I simpatici numeri da fascetta – decima ristampa, 100mila copie – e compagnia strillante, magari vanno bene per gli autori stranieri, ma da noi sono miraggi. O fenomeni che riguardano pochissimi nomi.
Vivere di scrittura? Roba da supereroi. Gli scrittori più fortunati hanno un comodo primo lavoro, gli altri si arrabattano con i mestieri del libro – editor, traduttori, ghostwriter – e tanti altri tengono corsi di scrittura.
Tutti, ma proprio tutti, si lamentano dei pochi lettori in Italia 😉
Ciao Chiara,
grazie a te per l’attenzione che hai rivolto al nostro servizio, e per l’opportunità di discutere apertamente di questi temi.
Sono d’accordo con il tuo discorso: il problema della remunerazione agli autori, come vari altri problemi, è un problema antico, intrinseco all’editoria. I modelli digitali magari non risolveranno tutti questi problemi, ma, allo stesso tempo, non ne sono la causa.
Un saluto a tutti. Per qualsiasi domanda, dubbio o critica, io sono qui 😉
Marco
Ciao a tutti…
Partiamo dal presupposto che quando mi sono trasferita ho accettato abbastanza compromessi sulla casa, tranne uno lo spazio per i libri e all’ultimo censimento erano circa un migliaio… quindi quando qualcuno mi dice che il cartaceo e’ destinato a sparire inorridisco e nn credo sia cosi chi è amante dello stampato lo resterà anche con l’avvento del digitale, è capitato anche a me di leggere qualche e-book ma nn sarà mai la stessa cosa, ciò nn toglie che può essere una bella soluzione per chi viaggia (l’altra mia droga) per avere a portata di mano un buon libro senza l’ingombro e il peso di un volume in valigia e senza l’imbarazzo di scegierne uno alla partenza che poi nn aprirai nemmeno perchè magari l’ispirazione del momento é diversa da quando lo hai messo in valigia prima di partire. Aggiungo inoltre che specialmente per i più giovani che sono sempre più informatici e meno lettori potrebbe essere una buona base di partenza per appassionarsi all’immenso viaggio della lettura e cmq credo che molto dipenda anche dal nostro modello culturale, faccio un esempio banale il primo regalo che ha ricevuto il mio nipotino è stato un libro e quando entra in casa mia la prima cosa che fa é correre a tirarli tutti fuori dagli scaffali, vive il libro nella sua quotidianità, con questo nn vuol dire che diventerà un divoratore della parola scritta ma quantomeno potrà scegliere di esserlo essendo stato “contaminato” da quel modello culturale, forse sbaglio ma credo sempre che la miglior forma di insegnamento sia l’esempio, in ogni ambito o contesto… per quanto riguarda la remunerazione credo sia proprio l’intero sistema economico ad essere fallato si é parlato di musica ed editoria ma posso assicurarvi che anche in altri settori nn é molto diffirente pensate al frutto che al supermercato pagate 4 euro al kg al produttore ne vanno in tasca dai 30 ai 50 centesimi e deve ancora toglierci tutte le spese sostenute di trattamenti e manodopera, per questo nn credo che il nocciolo della questione dovrebbe essere cartaceo o on-line ma avere un sistema sociale politico e culturale capace di valorizzare e remunerare correttamente chi produce un qualsiasi bene di consumo che sia un libro, un cd o un pomodoro mentre se ci pensiamo bene si tende a valorizzare la trasformazione e commercializzazione ma se nessuno producesse più tutti quelli che svolgono questi servizi cosa farebbero???

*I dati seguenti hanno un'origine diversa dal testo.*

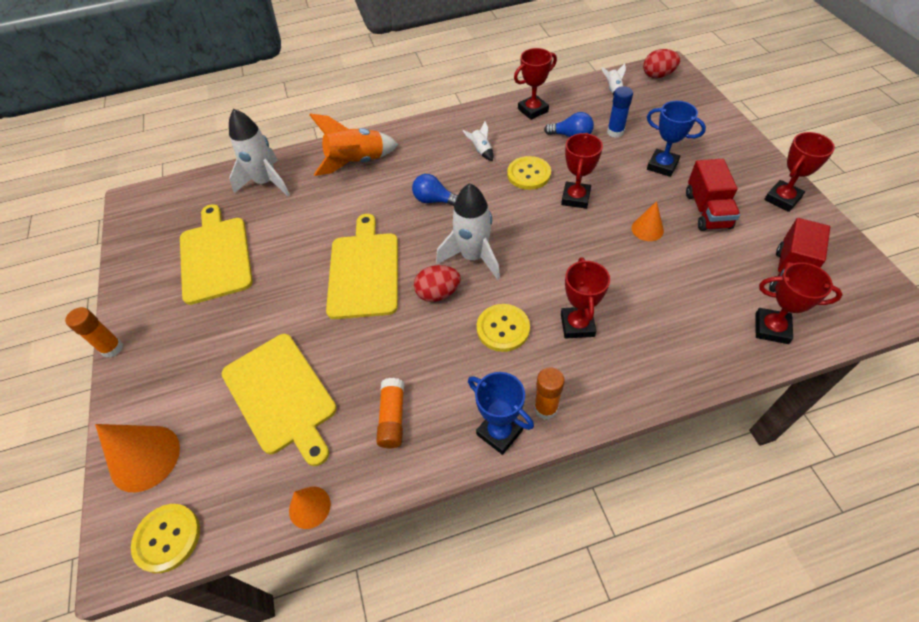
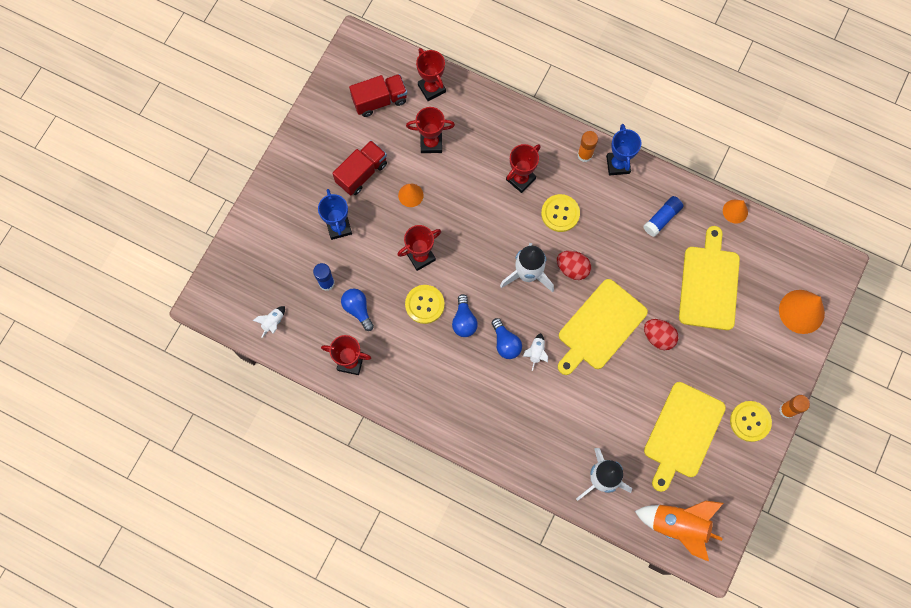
camera: 140 degrees left, 20 degrees up
(167, 538) = (810, 256): yellow button -> yellow button (750, 421)
(357, 162) = (522, 435): orange rocket -> orange rocket (678, 525)
(392, 418) = (662, 218): orange glue stick -> blue glue stick
(481, 150) = (430, 358): white rocket -> white rocket (536, 352)
(485, 188) = (464, 321): none -> blue light bulb
(658, 75) = (224, 304): red egg -> red egg (658, 337)
(782, 199) = (311, 139): red trophy -> red trophy (431, 143)

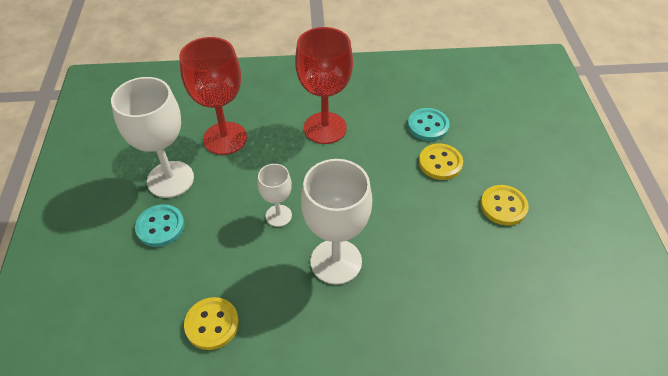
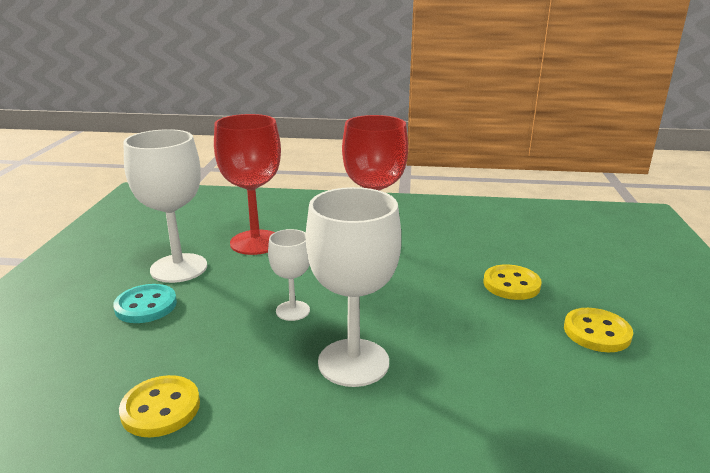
camera: 10 degrees right, 25 degrees down
(428, 126) = (499, 252): turquoise button -> none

Grazie, Sesikala, per questo lungo e super condivisibile commento.
LA libreria è una parte magnifica della casa (mi è costata un’ernia l’ultimo trasloco! a furia di far scatoloni di libri…), il digitale è pratico e una grande opportunità da cavalcare (e io adoro comprare i libri quando voglio).
E sì, l’economia è fallata se a un produttore vanno in tasca dai 30 a i 50 centesimi…
Abbiamo bisogno di un po’ di onestà, di meriti, e sì di valorizzare competenze. Tanto bisogno.